The slope-intercept form is a way of describing a straight line using a simple equation. It is expressed as \(y = mx + b\). Here, \(m\) represents the slope, and \(b\) is the y-intercept.
You can think of the y-intercept as the point where the line crosses the y-axis. It tells you the value of \(y\) when \(x\) is zero.
The slope-intercept form is beloved by many because it makes it super easy to graph linear functions. Just plot the y-intercept and use the slope to find other points on the line.

• Slope (\(m\)): This tells you how steep the line is and the direction of the line (uphill or downhill).
• Y-intercept (\(b\)): This shows where the line crosses the y-axis. It's a simple ending point when \(x = 0\).

In the context of our exercise, the function is expressed as \(f(x) = -\frac{6}{5}x + 94\). Here, the slope is \(-\frac{6}{5}\) and the y-intercept is \(94\). Though it might seem complicated at first, this form helps in quickly understanding the core behavior of linear equations.

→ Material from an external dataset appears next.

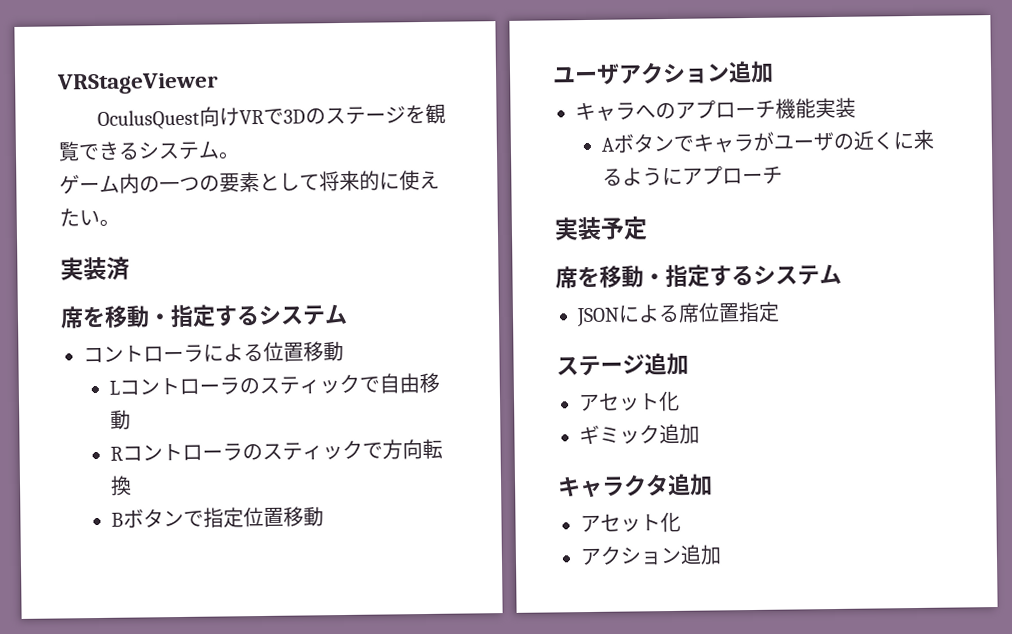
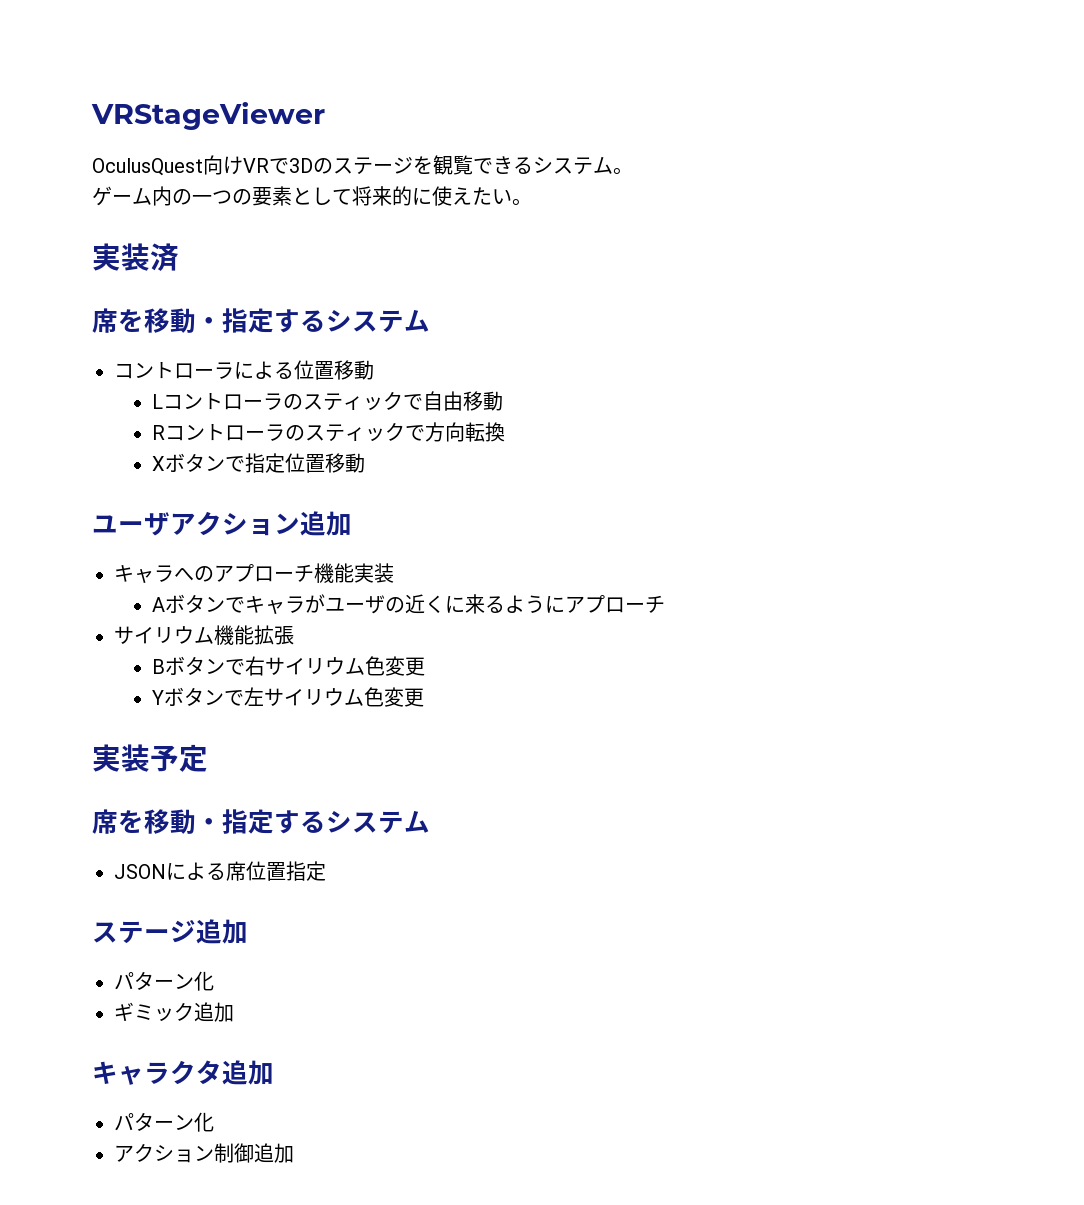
[110,512,124,527] B -> [151,456,165,471] X
(783, 174) none -> [114,625,294,645] [151,656,425,676] [151,687,424,707] // サイリウム機能拡張 // Bボタンで右サイリウム色変更 // Yボタンで左サイリウム色変更
[578,392,660,412] アセット -> [114,971,194,990] パターン
[580,513,661,533] アセット -> [114,1112,194,1131] パターン
(682, 555) none -> [214,1143,254,1163] 制御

The point-slope form is another useful way to express linear functions. It comes in handy when you know a point on the line and the slope of that line. The formula to express this is \(y - y_1 = m(x - x_1)\).
Here, \((x_1, y_1)\) represents any point on the line, and \(m\) is the slope. This form helps you when you know specific points and you need to calculate other features, like the y-intercept.
In our solved exercise, we used the point \((20, 70)\) and a slope \(-\frac{6}{5}\) to express the linear function. By plugging these values into the formula, we found:

• \(y - 70 = -\frac{6}{5}(x - 20)\)

This form is beneficial because it can be easily rearranged into slope-intercept form. Plus, when only a point and a slope are available, it's often the simplest starting point for finding the full linear equation.

Calculating the slope is a crucial part of understanding linear functions. The slope basically tells you how the function behaves as \(x\) changes. It's calculated as the change in \(y\) divided by the change in \(x\). This is expressed through the formula \(m = \frac{y_2 - y_1}{x_2 - x_1}\).
The slope is important for understanding how steep a line is. A positive slope means the line goes upwards as you move from left to right; a negative slope means it goes downwards.

• Positive Slope: Indicates an upward trend of the line.
• Negative Slope: Indicates a downward trend of the line.

In the given exercise, we calculated the slope using the points \((20, 70)\) and \((70, 10)\). By substituting these values into the formula, we found \(m = \frac{10 - 70}{70 - 20} = -\frac{6}{5}\).
Understanding how to calculate the slope helps in plotting linear graphs and solving real-world problems involving rates of change.